* _Yapılacak görev_
Türk Tarih Kurumu üzerine olan yazıyı, son cümlesinden sonra kaldığı yerden sürdürün.

TT K’nin kuruluş amacı
Çatı kurum olarak, anayasanın 134’üncü maddesi ile kurulan “Atatürk Kültür, Dil ve Tarih Yüksek Kurumu”nun amacı; Atatürkçü düşünceyi, Atatürk ilke ve inkılaplarını, Türk kültürünü, Türk tarihini ve Türk dilini bilimsel yoldan araştırmak, tanıtmak ve yaymak ve yayınlar yapmak” olarak tanımlanmaktadır. Çatı kurum içinde yer alan Türk Tarih Kurumu (TTK), Atatürk’ün tinsel ve özdeksel koruması altındadır. 1931’deki kuruluş amacı, “Türk ve Türkiye tarihini ve bunlarla ilgili konuları, Türklerin medeniyete hizmetlerini ilmi yoldan incelemek, araştırmak, tanıtmak, yaymak ve yayımlamak” olarak tanımlanmıştır.
Bu amaç doğrultusunda çalışması gereken TTK, son yıllarda tartışılır kurum özelliği sergileyerek ve amacından saparak, ekonomik gücünün sahibi ve kurucusu M. Kemal Atatürk’e karşı bir konumlama göstermektedir. Bu tutum, onu değerkıymet bilmez hayırsız bir mirasçıya dönüştürmüştür. İki örnek vereceğim.
Bunlardan ilki, sosyal medyada son günlerde kavgaya dönüşen ve bu kavganın malzemesi olarak kullanılan TTK tarafından beş yıl önce yaptırılan,Vahideddin’in bir İngiliz savaş gemisine binerek ülkeyi terk edilişini konu eden “Ayrılış” adlı 13 dakika, 13 saniyelik bir filmdir. Murat Bardakçı, tarafından “...film bile denmeyecek bir zırvalık...bir zavallılık eseri...”, “...oyuncuları birbirinden çapsız, bütün konuşmalar ve hareketleri suni, zevksiz, tatsız...” olarak tanımlanan böyle bir filmin amacı, Vahideddin’i Ulusal Kurtuluş Savaşı’nın başlatıcısı olarak aklamak ve M.K. Atatürk’ü gölgelemek. Bu, TTK yöneticilerinin, tarihi gerçeği çarpıtarak kendilerini görevlendiren muktedire karşı bir diyet borcu olabilir. Yanı sıra, mirasından tıkınanların velinimetleri Atatürk’e, etik ve ahlakdışı ihanetleri anlamına gelmektedir. Bu, haddini bilmezliğe Ahmet Hakan da dayanamamış ve TTK yöneticilerini “dört fiske” ile yere sermiştir. (Bkz.1.01.2019)

Kaydedilen girdiler
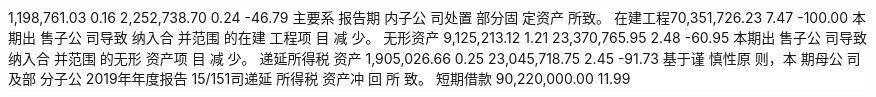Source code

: 1,198,761.03
0.16
2,252,738.70
0.24
-46.79
主要系
报告期
内子公
司处置
部分固
定资产
所致。
在建工程70,351,726.23
7.47
-100.00
本期出
售子公
司导致
纳入合
并范围
的在建
工程项
目
减
少。
无形资产
9,125,213.12
1.21
23,370,765.95
2.48
-60.95
本期出
售子公
司导致
纳入合
并范围
的无形
资产项
目
减
少。
递延所得税
资产
1,905,026.66
0.25
23,045,718.75
2.45
-91.73
基于谨
慎性原
则，本
期母公
司及部
分子公
2019年年度报告
15/151司递延
所得税
资产冲
回
所
致。
短期借款
90,220,000.00
11.99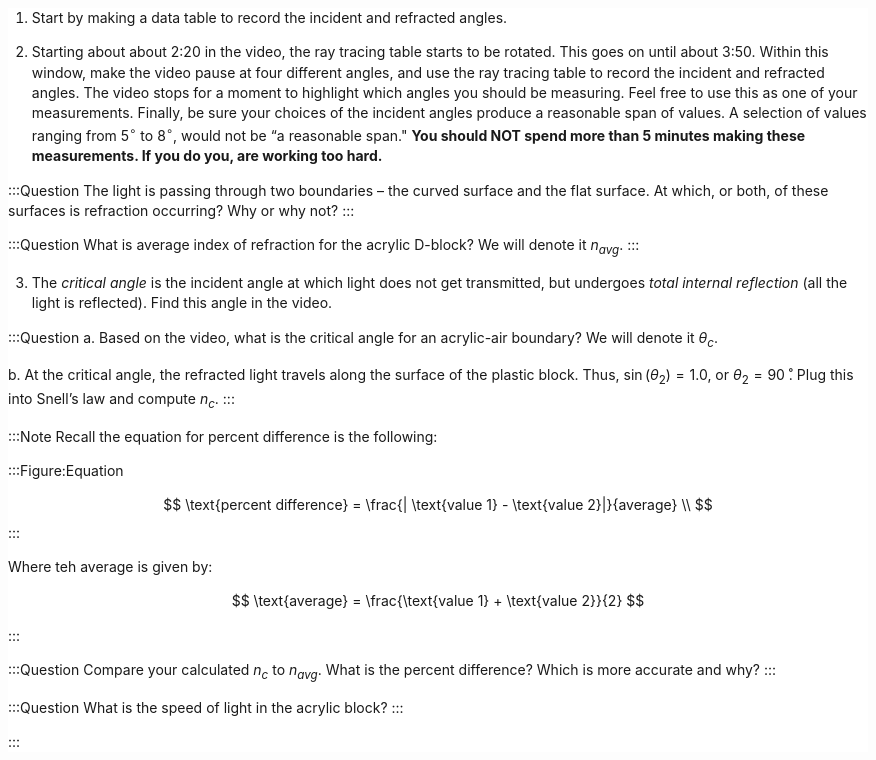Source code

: 1. Start by making a data table to record the incident and refracted angles.

2. Starting about about 2:20 in the video, the ray tracing table starts to be rotated. This goes on until about 3:50. Within this window, make the video pause at four different angles, and use the ray tracing table to record the incident and refracted angles. The video stops for a moment to highlight which angles you should be measuring. Feel free to use this as one of your measurements. Finally, be sure your choices of the incident angles produce a reasonable span of values. A selection of values ranging from $5^{\circ}$ to $8^{\circ}$, would not be “a reasonable span." **You should NOT spend more than 5 minutes making these measurements. If you do you, are working too hard.**

:::Question
The light is passing through two boundaries &ndash; the curved surface and the flat surface. At which, or both, of these surfaces is refraction occurring? Why or why not?
:::

:::Question
What is average index of refraction for the acrylic D-block? We will denote it $n_{avg}$.
:::

3. The *critical angle* is the incident angle at which light does not get transmitted, but undergoes *total internal reflection* (all the light is reflected). Find this angle in the video.

:::Question
a. Based on the video, what is the critical angle for an acrylic-air boundary? We will denote it $\theta_c$.

b. At the critical angle, the refracted light travels along the surface of the plastic block. Thus, $\sin(\theta_2) = 1.0$, or $\theta_2 = 90$ ̊. Plug this into Snell’s law and compute $n_c$.
:::

:::Note
Recall the equation for percent difference is the following:

:::Figure:Equation

$$
\text{percent difference} = \frac{| \text{value 1} - \text{value 2}|}{average} \\
$$
:::

Where teh average is given by:

$$
\text{average} = \frac{\text{value 1} + \text{value 2}}{2}
$$

:::

:::Question
Compare your calculated $n_c$ to $n_{avg}$. What is the percent difference? Which is more accurate and why?
:::

:::Question
What is the speed of light in the acrylic block?
:::

:::
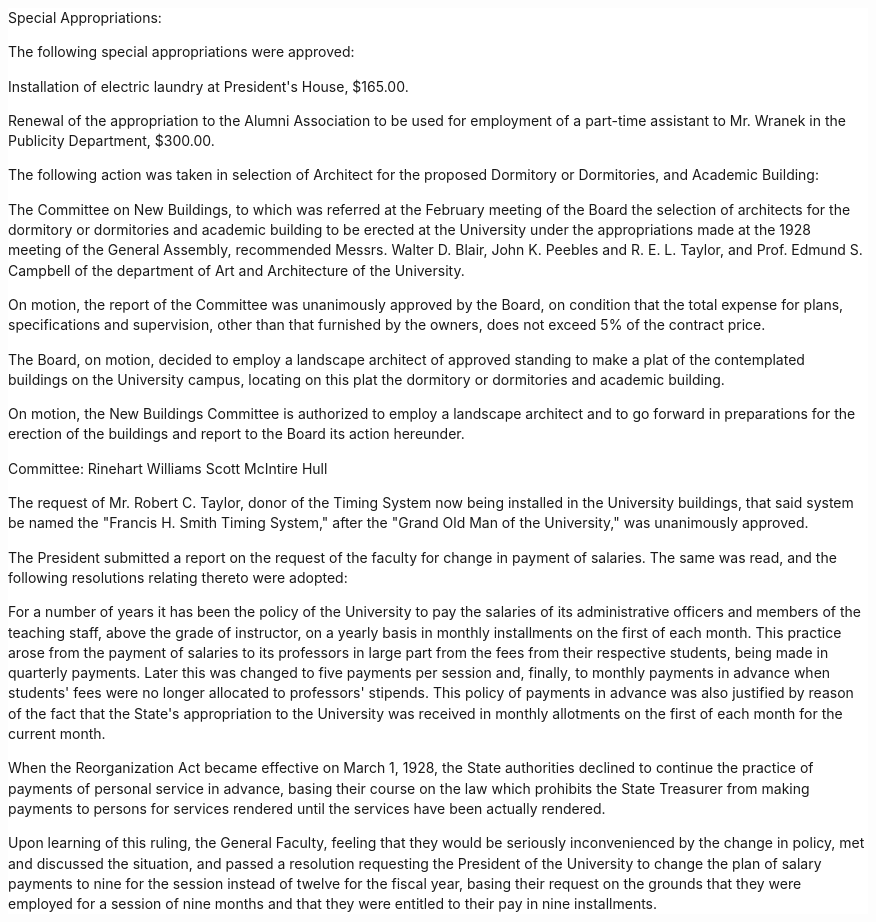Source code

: Special Appropriations:

The following special appropriations were approved:

Installation of electric laundry at President's House, $165.00.

Renewal of the appropriation to the Alumni Association to be used for employment of a part-time assistant to Mr. Wranek in the Publicity Department, $300.00.

The following action was taken in selection of Architect for the proposed Dormitory or Dormitories, and Academic Building:

The Committee on New Buildings, to which was referred at the February meeting of the Board the selection of architects for the dormitory or dormitories and academic building to be erected at the University under the appropriations made at the 1928 meeting of the General Assembly, recommended Messrs. Walter D. Blair, John K. Peebles and R. E. L. Taylor, and Prof. Edmund S. Campbell of the department of Art and Architecture of the University.

On motion, the report of the Committee was unanimously approved by the Board, on condition that the total expense for plans, specifications and supervision, other than that furnished by the owners, does not exceed 5% of the contract price.

The Board, on motion, decided to employ a landscape architect of approved standing to make a plat of the contemplated buildings on the University campus, locating on this plat the dormitory or dormitories and academic building.

On motion, the New Buildings Committee is authorized to employ a landscape architect and to go forward in preparations for the erection of the buildings and report to the Board its action hereunder.

Committee: Rinehart Williams Scott McIntire Hull

The request of Mr. Robert C. Taylor, donor of the Timing System now being installed in the University buildings, that said system be named the "Francis H. Smith Timing System," after the "Grand Old Man of the University," was unanimously approved.

The President submitted a report on the request of the faculty for change in payment of salaries. The same was read, and the following resolutions relating thereto were adopted:

For a number of years it has been the policy of the University to pay the salaries of its administrative officers and members of the teaching staff, above the grade of instructor, on a yearly basis in monthly installments on the first of each month. This practice arose from the payment of salaries to its professors in large part from the fees from their respective students, being made in quarterly payments. Later this was changed to five payments per session and, finally, to monthly payments in advance when students' fees were no longer allocated to professors' stipends. This policy of payments in advance was also justified by reason of the fact that the State's appropriation to the University was received in monthly allotments on the first of each month for the current month.

When the Reorganization Act became effective on March 1, 1928, the State authorities declined to continue the practice of payments of personal service in advance, basing their course on the law which prohibits the State Treasurer from making payments to persons for services rendered until the services have been actually rendered.

Upon learning of this ruling, the General Faculty, feeling that they would be seriously inconvenienced by the change in policy, met and discussed the situation, and passed a resolution requesting the President of the University to change the plan of salary payments to nine for the session instead of twelve for the fiscal year, basing their request on the grounds that they were employed for a session of nine months and that they were entitled to their pay in nine installments.
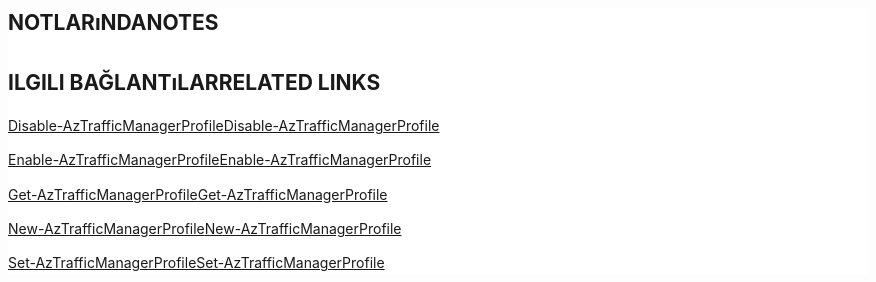 ## <span data-ttu-id="09893-146">NOTLARıNDA</span><span class="sxs-lookup"><span data-stu-id="09893-146">NOTES</span></span>

## <span data-ttu-id="09893-147">ILGILI BAĞLANTıLAR</span><span class="sxs-lookup"><span data-stu-id="09893-147">RELATED LINKS</span></span>

[<span data-ttu-id="09893-148">Disable-AzTrafficManagerProfile</span><span class="sxs-lookup"><span data-stu-id="09893-148">Disable-AzTrafficManagerProfile</span></span>](./Disable-AzTrafficManagerProfile.md)

[<span data-ttu-id="09893-149">Enable-AzTrafficManagerProfile</span><span class="sxs-lookup"><span data-stu-id="09893-149">Enable-AzTrafficManagerProfile</span></span>](./Enable-AzTrafficManagerProfile.md)

[<span data-ttu-id="09893-150">Get-AzTrafficManagerProfile</span><span class="sxs-lookup"><span data-stu-id="09893-150">Get-AzTrafficManagerProfile</span></span>](./Get-AzTrafficManagerProfile.md)

[<span data-ttu-id="09893-151">New-AzTrafficManagerProfile</span><span class="sxs-lookup"><span data-stu-id="09893-151">New-AzTrafficManagerProfile</span></span>](./New-AzTrafficManagerProfile.md)

[<span data-ttu-id="09893-152">Set-AzTrafficManagerProfile</span><span class="sxs-lookup"><span data-stu-id="09893-152">Set-AzTrafficManagerProfile</span></span>](./Set-AzTrafficManagerProfile.md)


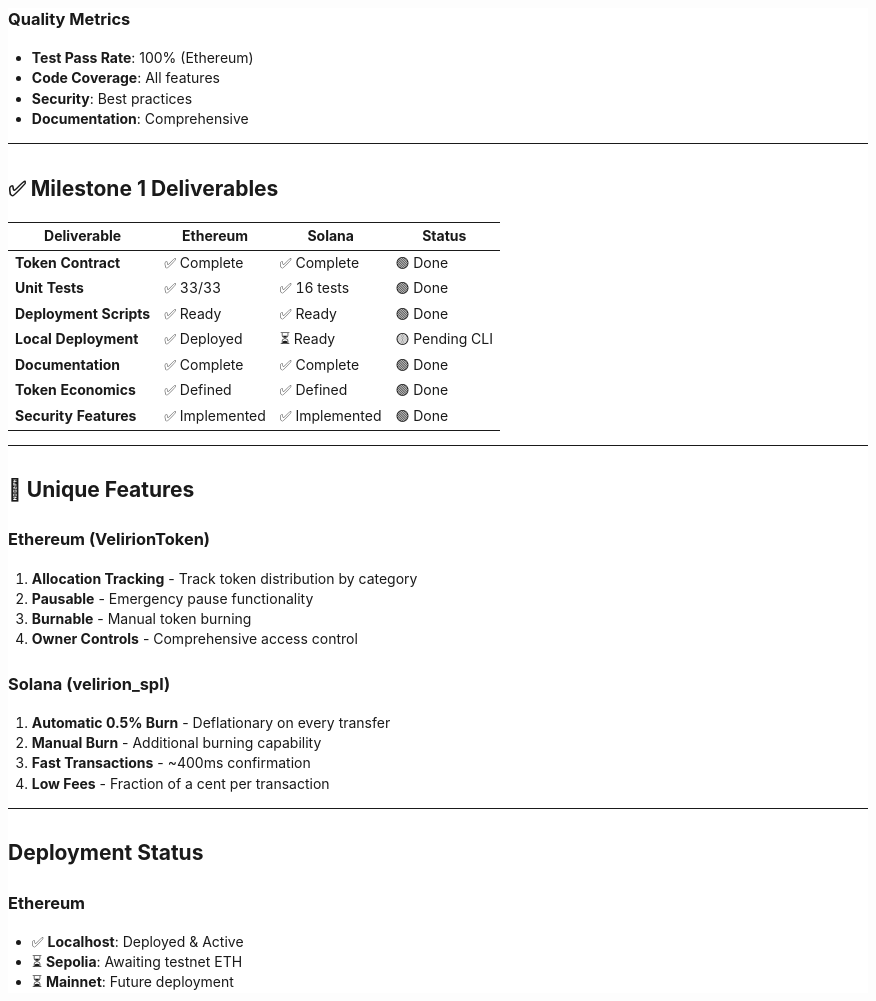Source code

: ### Quality Metrics

- **Test Pass Rate**: 100% (Ethereum)
- **Code Coverage**: All features
- **Security**: Best practices
- **Documentation**: Comprehensive

---

## ✅ Milestone 1 Deliverables

| Deliverable            | Ethereum       | Solana         | Status         |
| ---------------------- | -------------- | -------------- | -------------- |
| **Token Contract**     | ✅ Complete    | ✅ Complete    | 🟢 Done        |
| **Unit Tests**         | ✅ 33/33       | ✅ 16 tests    | 🟢 Done        |
| **Deployment Scripts** | ✅ Ready       | ✅ Ready       | 🟢 Done        |
| **Local Deployment**   | ✅ Deployed    | ⏳ Ready       | 🟡 Pending CLI |
| **Documentation**      | ✅ Complete    | ✅ Complete    | 🟢 Done        |
| **Token Economics**    | ✅ Defined     | ✅ Defined     | 🟢 Done        |
| **Security Features**  | ✅ Implemented | ✅ Implemented | 🟢 Done        |

---

## 🎯 Unique Features

### Ethereum (VelirionToken)

1. **Allocation Tracking** - Track token distribution by category
2. **Pausable** - Emergency pause functionality
3. **Burnable** - Manual token burning
4. **Owner Controls** - Comprehensive access control

### Solana (velirion_spl)

1. **Automatic 0.5% Burn** - Deflationary on every transfer
2. **Manual Burn** - Additional burning capability
3. **Fast Transactions** - ~400ms confirmation
4. **Low Fees** - Fraction of a cent per transaction

---

## Deployment Status

### Ethereum

- ✅ **Localhost**: Deployed & Active
- ⏳ **Sepolia**: Awaiting testnet ETH
- ⏳ **Mainnet**: Future deployment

* _Alıştırma yanıtı_
TT K’nin kurucusu
İkinci örneği ise TTK’nin sayfasından vereceğim. TTK, İran İslam Cumhuriyeti Kültür Müsteşarlığı ve Selçuk Üniversitesi Rektörlüğü ile ortaklaşa “10. Türkiye- İran Tarihi ve Kültürel İlişkileri Sempozyumu” düzenler.
12-13 Aralık 2018’de düzenlenen sempozyumda açış konuşması yapan kurum başkanı, ne başkanı olduğu TTK’nin kurucusu ve velinimeti olan, T.C. ile İran Krallığı arasındaki ilişkilerin yeniden yapılandırmasının mimarı Atatürk’ten, ne Rıza Şah’tan söz eder. Yetmezmiş gibi, salonda Atatürk’ün fotografına da yer vermezler.
CHP açısından Atatürk, tüzüğünün 1. maddesinde: “CHP’nin kurucusu, değişmez önderi” olarak tanımlanmaktadır. CHP, aynı zamanda Atatürk’ün resmi kalıtçısıdır (mirasçısı). Atatürk, 5 Eylül 1938’de kendi imzası ile, bütün parasal varlığını, pay senetlerini, Çankaya’daki taşınır ve taşınmaz mallarını CHP’ye, belirli koşullar içinde bağışlamıştır.

CHP’nin görevi
CHP, İş Bankası pay senetlerinin yüzde 28.09 oranının kuru mülkiyetine sahip olup, yönetim kurulunda 4 temsilci bulundurma yetkisi ile, İş Bankası’nın kazancından, Atatürk’ün payına kalanın yarısını Türk Tarih Kurumu’na, yarısını da Türk Dil Kurumu’na aktarmakla görevlidir.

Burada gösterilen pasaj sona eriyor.